[EXERCISE OBJECTIVE]: The expected response is the complete listing below, restated exactly, with its pictures omitted.

[AVAILABLE DATA]:
* * *

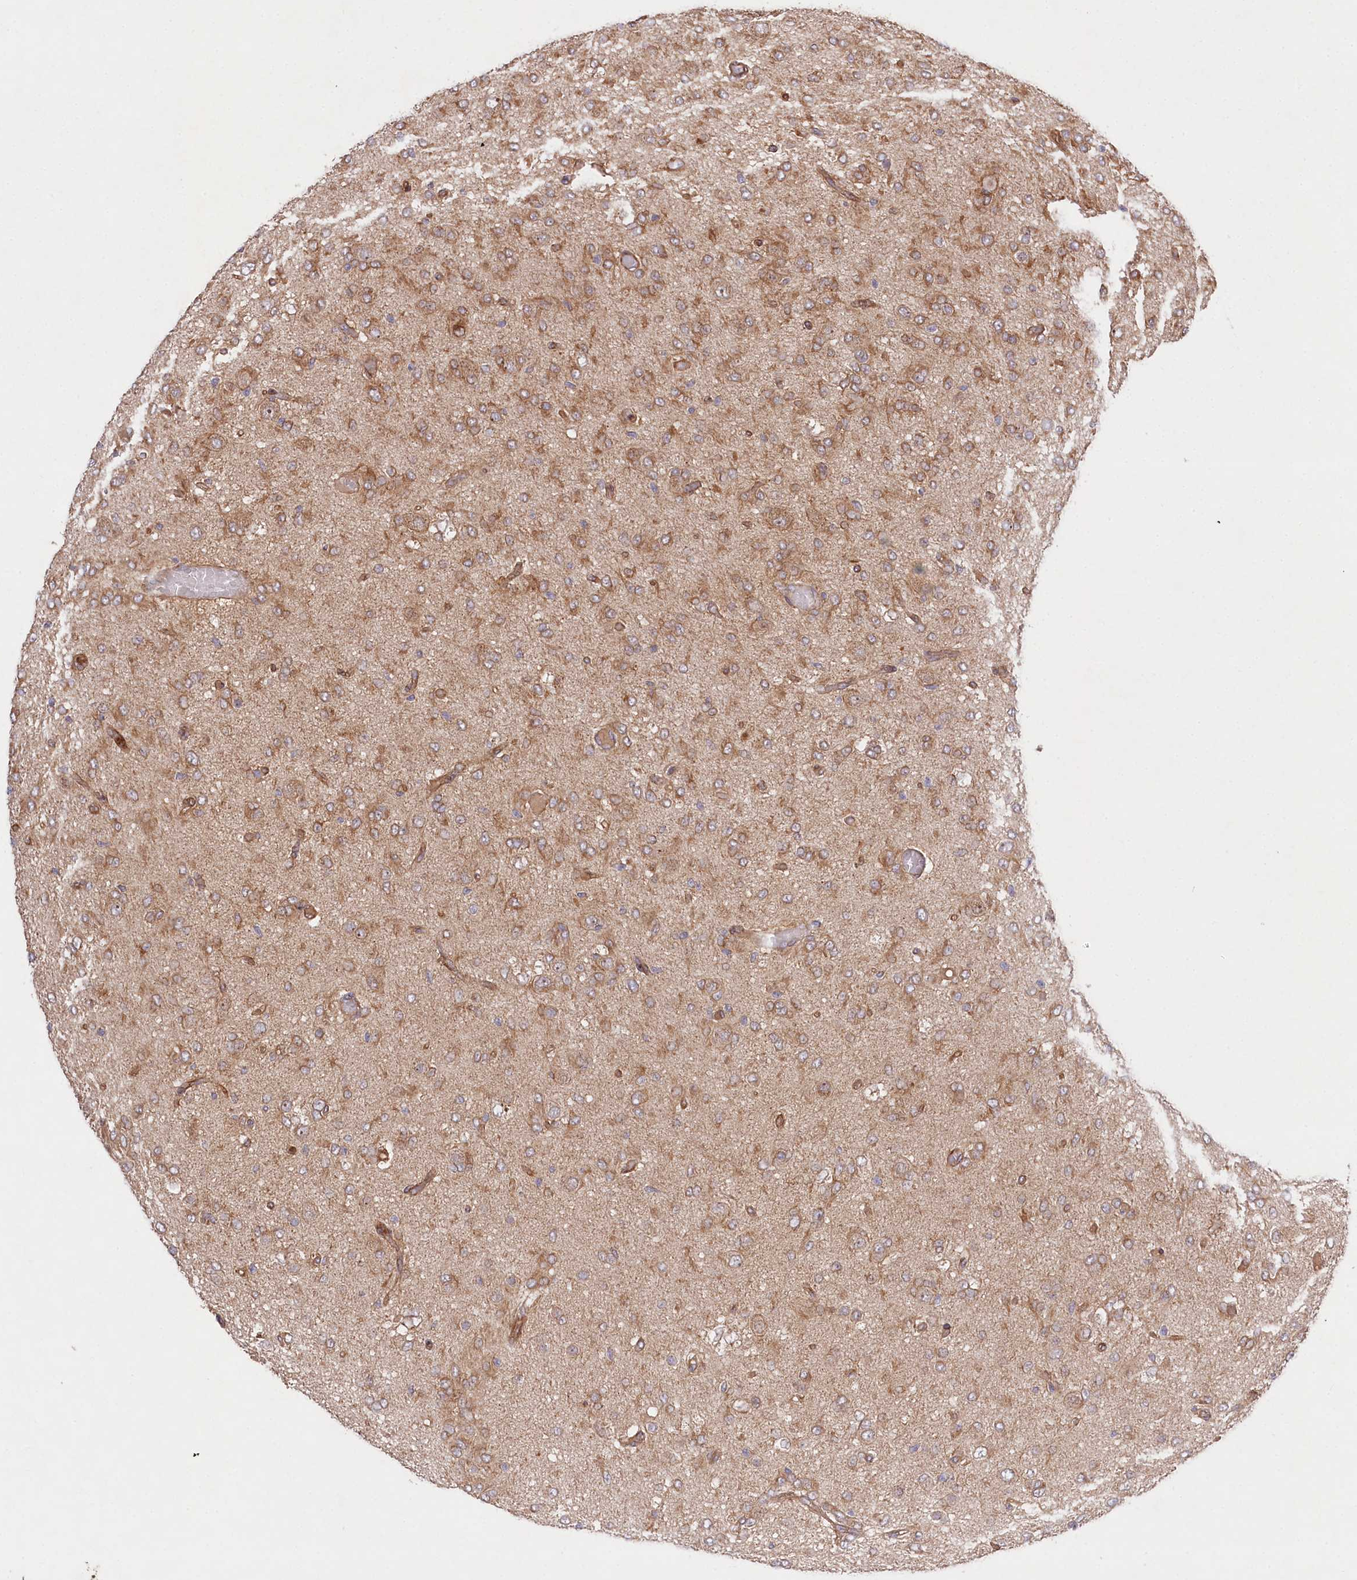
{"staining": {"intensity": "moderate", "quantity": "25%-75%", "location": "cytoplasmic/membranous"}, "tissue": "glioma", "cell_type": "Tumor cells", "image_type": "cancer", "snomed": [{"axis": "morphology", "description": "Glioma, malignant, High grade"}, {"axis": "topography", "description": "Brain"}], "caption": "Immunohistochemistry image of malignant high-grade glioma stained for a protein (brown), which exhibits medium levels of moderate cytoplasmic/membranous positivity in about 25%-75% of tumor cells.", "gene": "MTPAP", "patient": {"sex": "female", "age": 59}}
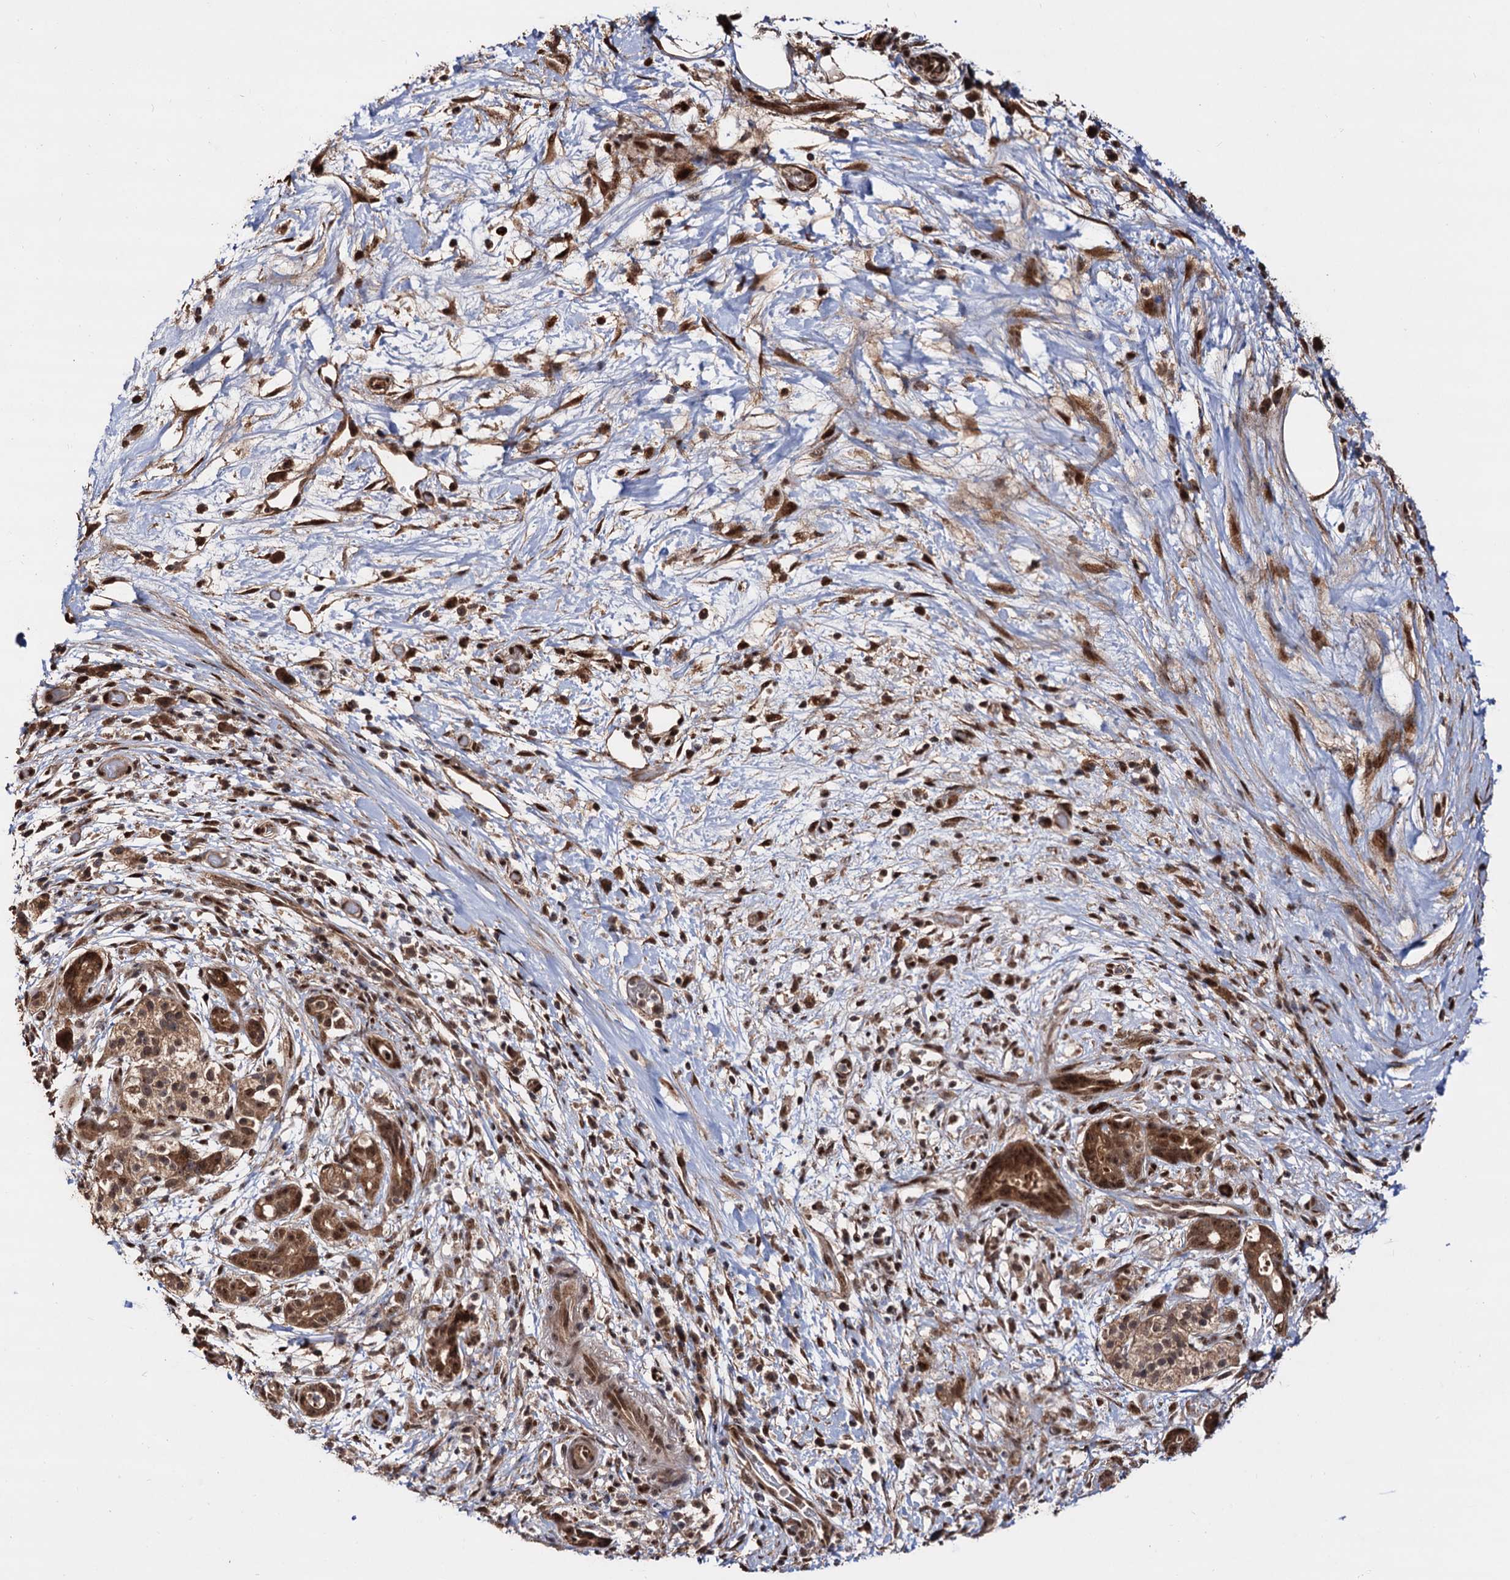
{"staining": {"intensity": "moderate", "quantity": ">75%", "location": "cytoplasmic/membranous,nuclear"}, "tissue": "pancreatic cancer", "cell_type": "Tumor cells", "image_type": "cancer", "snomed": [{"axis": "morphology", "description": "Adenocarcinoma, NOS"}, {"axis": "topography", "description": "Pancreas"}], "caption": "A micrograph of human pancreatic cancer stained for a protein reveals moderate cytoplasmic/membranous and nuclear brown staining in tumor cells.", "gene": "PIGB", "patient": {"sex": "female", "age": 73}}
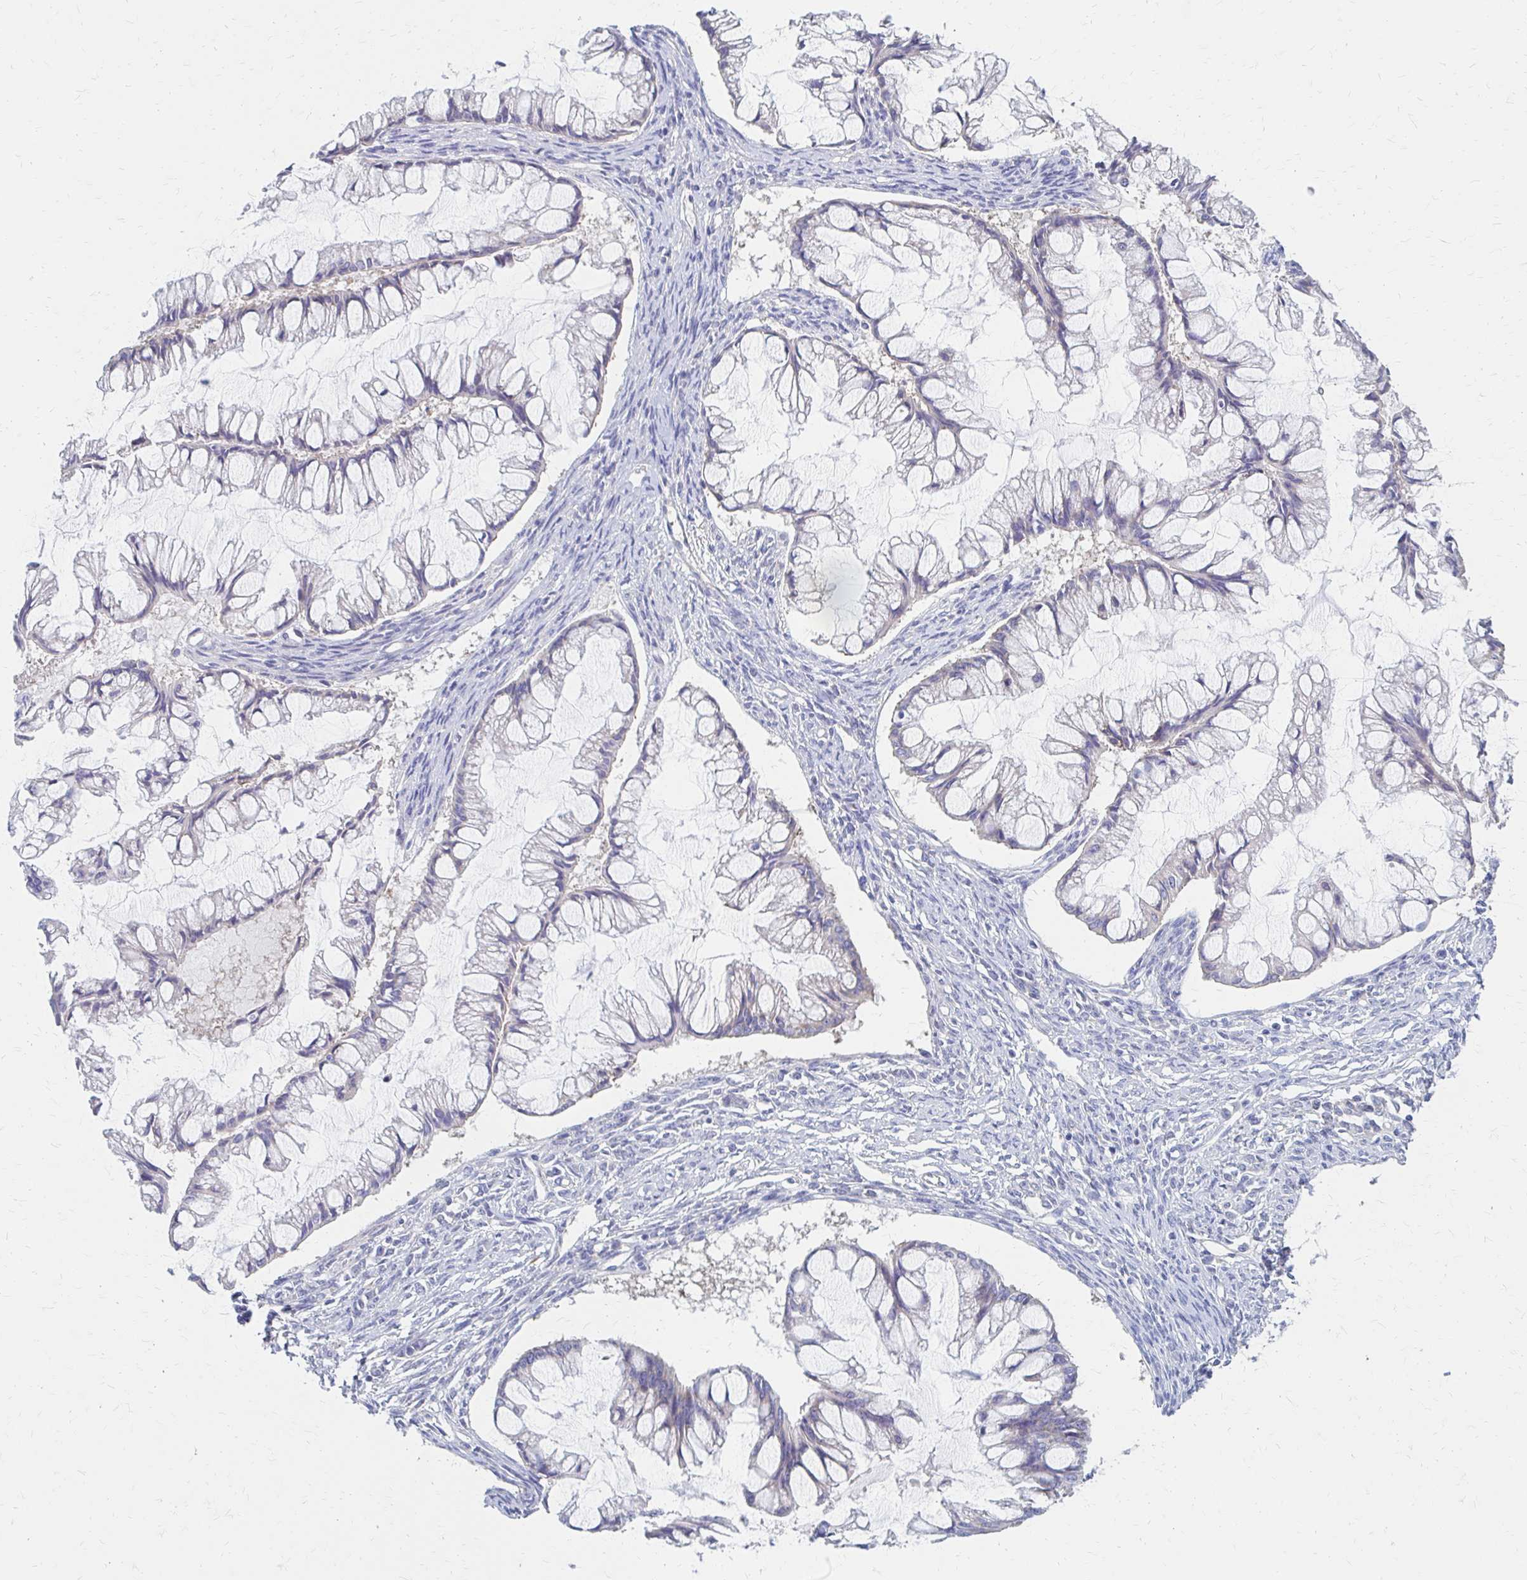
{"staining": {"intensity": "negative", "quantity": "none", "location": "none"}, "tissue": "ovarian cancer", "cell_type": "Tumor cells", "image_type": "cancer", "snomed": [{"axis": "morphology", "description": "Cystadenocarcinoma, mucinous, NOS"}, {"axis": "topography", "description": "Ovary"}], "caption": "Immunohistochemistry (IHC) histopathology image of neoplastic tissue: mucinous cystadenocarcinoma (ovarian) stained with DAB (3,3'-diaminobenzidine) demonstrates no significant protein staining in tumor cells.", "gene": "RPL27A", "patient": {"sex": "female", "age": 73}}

* * *

[PROBLEM SOLUTION]:
{"staining": {"intensity": "moderate", "quantity": "25%-75%", "location": "cytoplasmic/membranous"}, "tissue": "glioma", "cell_type": "Tumor cells", "image_type": "cancer", "snomed": [{"axis": "morphology", "description": "Glioma, malignant, High grade"}, {"axis": "topography", "description": "Brain"}], "caption": "Immunohistochemistry image of malignant high-grade glioma stained for a protein (brown), which exhibits medium levels of moderate cytoplasmic/membranous positivity in about 25%-75% of tumor cells.", "gene": "MTPAP", "patient": {"sex": "female", "age": 59}}
{"staining": {"intensity": "moderate", "quantity": ">75%", "location": "cytoplasmic/membranous,nuclear"}, "tissue": "pancreatic cancer", "cell_type": "Tumor cells", "image_type": "cancer", "snomed": [{"axis": "morphology", "description": "Adenocarcinoma, NOS"}, {"axis": "topography", "description": "Pancreas"}], "caption": "A micrograph of human pancreatic cancer stained for a protein reveals moderate cytoplasmic/membranous and nuclear brown staining in tumor cells.", "gene": "PIGB", "patient": {"sex": "female", "age": 73}}
{"staining": {"intensity": "negative", "quantity": "none", "location": "none"}, "tissue": "ovarian cancer", "cell_type": "Tumor cells", "image_type": "cancer", "snomed": [{"axis": "morphology", "description": "Cystadenocarcinoma, mucinous, NOS"}, {"axis": "topography", "description": "Ovary"}], "caption": "Immunohistochemistry (IHC) histopathology image of neoplastic tissue: mucinous cystadenocarcinoma (ovarian) stained with DAB (3,3'-diaminobenzidine) demonstrates no significant protein staining in tumor cells.", "gene": "RPL27A", "patient": {"sex": "female", "age": 73}}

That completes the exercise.